- Born: 1978 (age 46–47) Djibouti
- Occupations: Director; writer; actress;
- Years active: 2011–present

= Lula Ali Ismaïl =

Djibouti-Canadian filmmaker

Lula Ali Ismaïl (Luula Cali Ismaaciil) (born 1978) is a Djibouti-Canadian film director and screenwriter. She is the first woman from Djibouti to produce a film, earning her the nickname of the "first lady of Djibouti cinema." Her first film, a fiction short titled Laan (2011) was screened at the 2012 Vues d'Afrique festival in Montreal, and at FESPACO in 2013. Her second film and first feature, Dhalinyaro, was co-written with Alexandra Ramniceanu and Marc Wels and released in 2017. A co-production between Djibouti, France, Canada and Somalia, and entirely filmed in Djibouti, it is the country's first feature film.

==Biography==
Ali Ismail was born in Djibouti in 1978 to an Issa family, and in 1992 settled in Montreal, Quebec, Canada, as part of a wave of immigrants who left the poor and politically unstable African country. The youngest of eight children, she studied office automation, and worked as a legal assistant for seven years, but developed an interest in the world of acting and cinema, and began to take courses on the subject. At first, she played minor roles at several television series in Quebec, but found more interest in filmmaking.

==Career==
In 2012, Ali Ismail created her opera prima, a short film (27 minutes) called Laan (Friends), a story about Souad, Oubah and Ayane, three young women in Djibouti who chew on qat and seek love. Ali Ismail also played one of the lead roles in it. The film described everyday life in her country. It was the first film directed by a woman from Djibouti. Ali Ismail relates that the funds needed for this film were raised mainly with the help of her family and friends. When she arrived in Djibouti, she contacted the Ministry of Culture for support, but the government did not have a budget for such projects. Nevertheless, she carried on with the project, thus setting the cornerstone of a film industry in the country. The film has been shown at different festivals in Africa, Europe and North America, and has been well received by the critics.

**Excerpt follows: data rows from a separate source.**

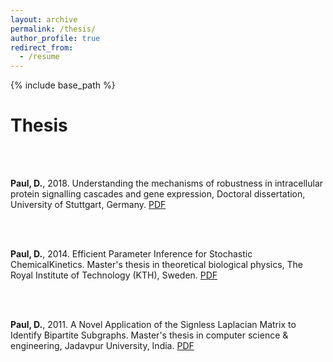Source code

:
 ```yaml
---
layout: archive
permalink: /thesis/
author_profile: true
redirect_from:
  - /resume
---
```


{% include base_path %}

# Thesis

<br>
<b></b> <br> 

<b>Paul, D.</b>, 2018. Understanding the mechanisms of robustness in intracellular protein signalling cascades and gene expression, Doctoral dissertation, University of Stuttgart, Germany. [PDF](https://elib.uni-stuttgart.de/bitstream/11682/10523/1/Paul-Debdas-Doctoral-Thesis-IST-2019.pdf)
 
<br>
<b></b> <br> 

<b>Paul, D.</b>, 2014. Efficient Parameter Inference for Stochastic ChemicalKinetics. Master's thesis in theoretical biological physics, The Royal Institute of Technology (KTH), Sweden. [PDF](http://www.diva-portal.org/smash/get/diva2:726001/FULLTEXT01.pdf)
 
<br>
<b></b> <br> 

<b>Paul, D.</b>, 2011. A Novel Application of the Signless Laplacian Matrix to Identify Bipartite Subgraphs. Master's thesis in computer science & engineering, Jadavpur University, India. [PDF](https://debdaspaul.github.io/files/thesis.pdf)


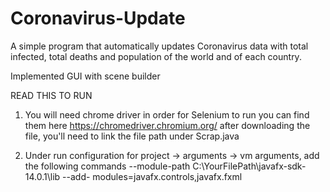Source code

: # Coronavirus-Update
A simple program that automatically updates Coronavirus data with total infected, total deaths and population of the world and of each country. 

Implemented GUI with scene builder 

READ THIS TO RUN
1) You will need chrome driver in order for Selenium to run you can find them here https://chromedriver.chromium.org/ after downloading the   file, you'll need to link the file path under Scrap.java

2) Under run configuration for project -> arguments -> vm arguments, add the following commands 
   --module-path  C:\YourFilePath\javafx-sdk-14.0.1\lib --add-       modules=javafx.controls,javafx.fxml
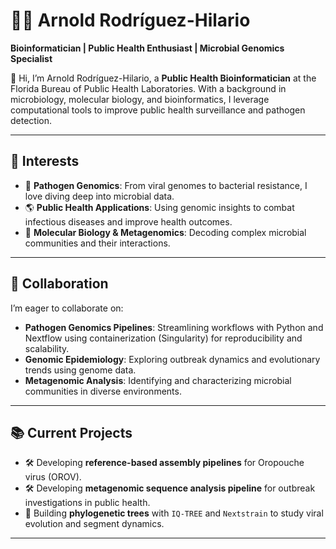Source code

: 
# 👨‍💻 Arnold Rodríguez-Hilario  
**Bioinformatician | Public Health Enthusiast | Microbial Genomics Specialist**

👋 Hi, I’m Arnold Rodríguez-Hilario, a **Public Health Bioinformatician** at the Florida Bureau of Public Health Laboratories. With a background in microbiology, molecular biology, and bioinformatics, I leverage computational tools to improve public health surveillance and pathogen detection.

---

## 🔬 Interests  
- 🦠 **Pathogen Genomics**: From viral genomes to bacterial resistance, I love diving deep into microbial data.  
- 🌎 **Public Health Applications**: Using genomic insights to combat infectious diseases and improve health outcomes.  
- 🧬 **Molecular Biology & Metagenomics**: Decoding complex microbial communities and their interactions.

---

## 🤝 Collaboration  
I’m eager to collaborate on:  
- **Pathogen Genomics Pipelines**: Streamlining workflows with Python and Nextflow using containerization (Singularity) for reproducibility and scalability.    
- **Genomic Epidemiology**: Exploring outbreak dynamics and evolutionary trends using genome data.  
- **Metagenomic Analysis**: Identifying and characterizing microbial communities in diverse environments.  

---

## 📚 Current Projects  
- 🛠️ Developing **reference-based assembly pipelines** for Oropouche virus (OROV).
- 🛠️ Developing **metagenomic sequence analysis pipeline** for outbreak investigations in public health.
- 🧪 Building **phylogenetic trees** with `IQ-TREE` and `Nextstrain` to study viral evolution and segment dynamics.    

---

In 2014, Ali Ismail filmed her first full-length movie, Dhalinyaro (Youth). The film follows three young women from different socio-economic backgrounds. It was supported by the Organisation internationale de la Francophonie, and was co-produced in Canada, Somalia, France and Djibouti, where it was filmed in its entirety. The film was premiered in 2017 in Djibouti, and it was attended by the ministers of Education, Communication and Culture.

In July 2024, it was announced that Ali Isamail would direct the screen adaption of The Youth of God, a novel by Somali-Canadian author Hassan Ghedi Santur. The novel was longlisted for Canada Reads in 2020 and was a finalist for the 2019 Pius Adesanmi Memorial Award for Excellence in African Writing.